**BLOQUE DE TEXTO**.
==========
Personalísimo es el concepto romántico de Solomon (Profil, 1952). Adagio sostenuto calmado, en estado de continua meditabundez, inquietud y melancolía, sostenido el espectral tempo en la amplia armadura, acompañada de una refinada articulación. Es quizás el único pianista que toca con sobriedad cisterciense la anacrusa de la melodía. El allegretto danza gravemente con una severidad que lo convierte en un macizo de ortigas (en términos lisztianos) y el presto agitato erupciona con inexorable impiedad, y, a pesar de su destreza digital, varias de esas rápidas subidas de la mano izquierda están emborronadas. Las variaciones de tempo entre sujetos son mayúsculas.

 


 

 

 

Yves Nat es el equivalente en la escuela francesa a la caballerosidad germánica demodé de Backhaus: es apasionado e intenso, moderadamente reprimido (nunca de forma perjudicial) por el rigor intelectual. Venerado por Marcel Proust, que lo elogió en estos términos: "Su forma de tocar es la de un pianista tan grande que uno ya no sabe si es realmente un pianista; porque se vuelve tan transparente, tan lleno de lo que interpreta, que desaparece para convertirse en una ventana a la obra maestra". La apertura es oscura y morbosa, serena sin lentitud, donde dulces rallentandi apuntalan el armazón. Abandono irreverente en el soleado allegretto. La conclusión es fogosa y punzante, se disuelve en un lirismo neoclásico y encantado, y resalta bien los caracteres de los temas a través de diferentes tempi. Grabación acústicamente familiar, con un sólido extremo grave y una limpidez más que aceptable (EMI, 1955).
==========
**REQUISITOS DE TAREAS**.
**A)** Duplica el fragmento del texto sobre las interpretaciones pianísticas que empieza en las palabras "Personalísimo es el" y termina después de "sujetos son mayúsculas.".
**B)** Según el texto sobre las interpretaciones pianísticas, ¿en qué sello y en qué año se publicó la grabación de Yves Nat?
**C)** Prolonga el texto sobre las interpretaciones pianísticas a partir de su última frase.

**DATOS LISTADOS**.
==========
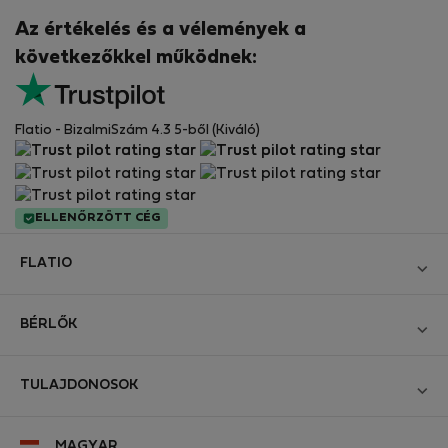
Az értékelés és a vélemények a
következőkkel működnek:
Flatio - BizalmiSzám 4.3 5-ből (Kiváló)
ELLENŐRZÖTT CÉG
FLATIO
Blog
BÉRLŐK
Legyen Partnerünk
Bejelentkezés
Csatlakozzon a Digitális Nomád Tesztelő Klubhoz
TULAJDONOSOK
Hozza létre a fiókomat
Kapcsolat és Impresszum
Bejelentkezés
Cégeknek
MAGYAR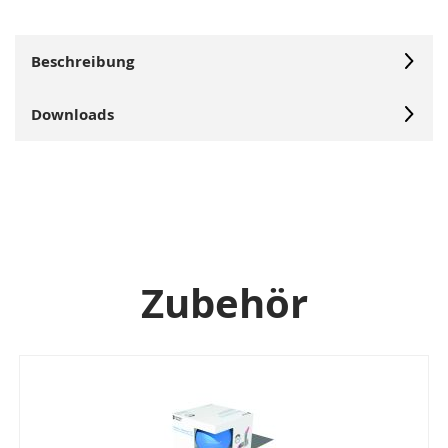
Beschreibung
Downloads
Zubehör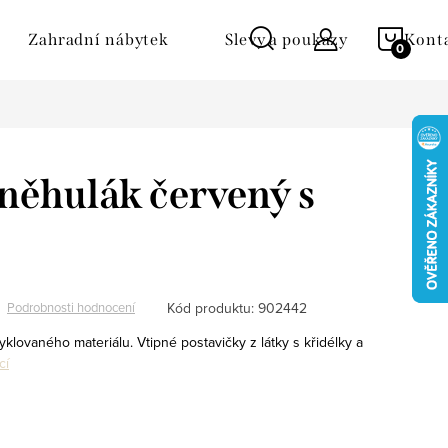
NÁKU
Zahradní nábytek
Slevy a poukazy
Kont
KOŠÍ
něhulák červený s
Kód produktu:
902442
Podrobnosti hodnocení
yklovaného materiálu. Vtipné postavičky z látky s křidélky a
cí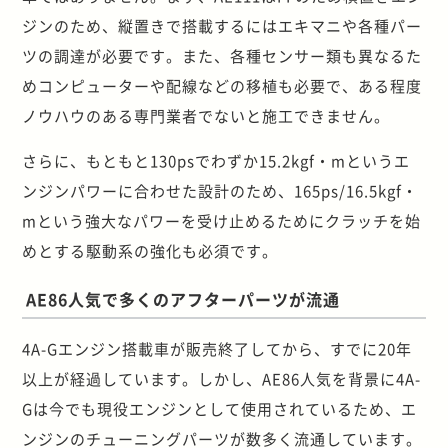
ジンのため、縦置きで搭載するにはエキマニや各種パー
ツの調達が必要です。また、各種センサー類も異なるた
めコンピューターや配線などの移植も必要で、ある程度
ノウハウのある専門業者でないと施工できません。
さらに、もともと130psでわずか15.2kgf・mというエ
ンジンパワーに合わせた設計のため、165ps/16.5kgf・
mという強大なパワーを受け止めるためにクラッチを始
めとする駆動系の強化も必須です。
AE86人気で多くのアフターパーツが流通
4A-Gエンジン搭載車が販売終了してから、すでに20年
以上が経過しています。しかし、AE86人気を背景に4A-
Gは今でも現役エンジンとして使用されているため、エ
ンジンのチューニングパーツが数多く流通しています。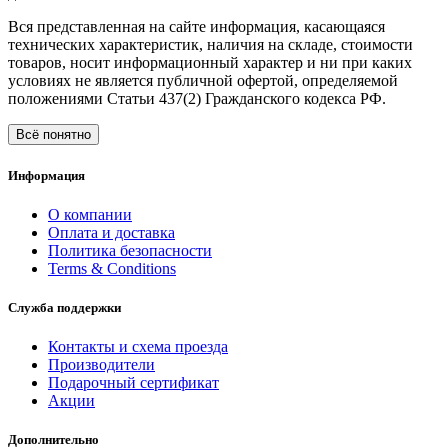
Вся представленная на сайте информация, касающаяся
технических характеристик, наличия на складе, стоимости
товаров, носит информационный характер и ни при каких
условиях не является публичной офертой, определяемой
положениями Статьи 437(2) Гражданского кодекса РФ.
Всё понятно
Информация
О компании
Оплата и доставка
Политика безопасности
Terms & Conditions
Служба поддержки
Контакты и схема проезда
Производители
Подарочный сертификат
Акции
Дополнительно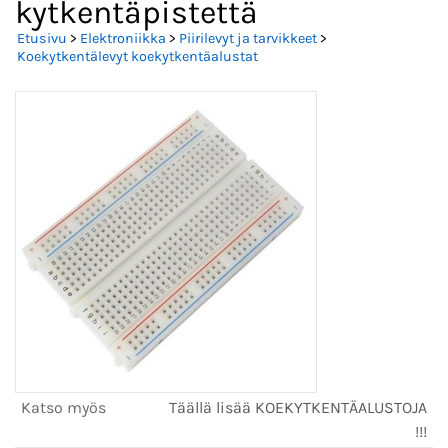
kytkentäpistettä
Etusivu
>
Elektroniikka
>
Piirilevyt ja tarvikkeet
>
Koekytkentälevyt koekytkentäalustat
Katso myös
Täällä lisää KOEKYTKENTÄALUSTOJA
!!!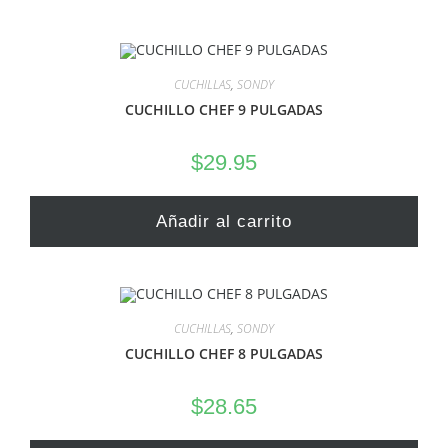
CUCHILLAS
,
SONDY
CUCHILLO CHEF 9 PULGADAS
$
29.95
Añadir al carrito
CUCHILLAS
,
SONDY
CUCHILLO CHEF 8 PULGADAS
$
28.65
==========
**RESULTADOS POR TAREA**.
**A)**
Personalísimo es el concepto romántico de Solomon (Profil, 1952). Adagio sostenuto calmado, en estado de continua meditabundez, inquietud y melancolía, sostenido el espectral tempo en la amplia armadura, acompañada de una refinada articulación. Es quizás el único pianista que toca con sobriedad cisterciense la anacrusa de la melodía. El allegretto danza gravemente con una severidad que lo convierte en un macizo de ortigas (en términos lisztianos) y el presto agitato erupciona con inexorable impiedad, y, a pesar de su destreza digital, varias de esas rápidas subidas de la mano izquierda están emborronadas. Las variaciones de tempo entre sujetos son mayúsculas.

**B)** En EMI, en 1955.

**C)**
 

Se puede considerar a Wilhelm Kempff como el heredero poético de Schnabel y opuesto a Arrau. A escala íntima, es clásico incluso en esta fantasía. Espontáneo y honesto, presenta las líneas con la máxima claridad, los contrastes dinámicos bruscos y estrechos, los acordes texturizados como en un órgano, las marcaciones minuciosamente observadas, el rubato refrenado. La tranquila simplicidad favorece la interminable línea de canto del adagio sostenuto pero descuida el misterio y la profundidad de la armonía. El pedal es escaso, sin tentaciones románticas. En el allegretto contrasta los tempi, evitando la pesadez. Ya en el finale la mano izquierda queda absorta en un ritmo danzarín y festivo, y culmina con obediencia luterana en lugar de explosionar. Creativo en los furtwänglerianos patrones de esfuerzo y descanso, nunca predecibles y siempre diferenciados. En la edición original de DG (1956) el piano suena brillante pero un poco quebradizo y escaso de graves; Pristine Audio incorpora presencia dinámica y una cálida reverberación.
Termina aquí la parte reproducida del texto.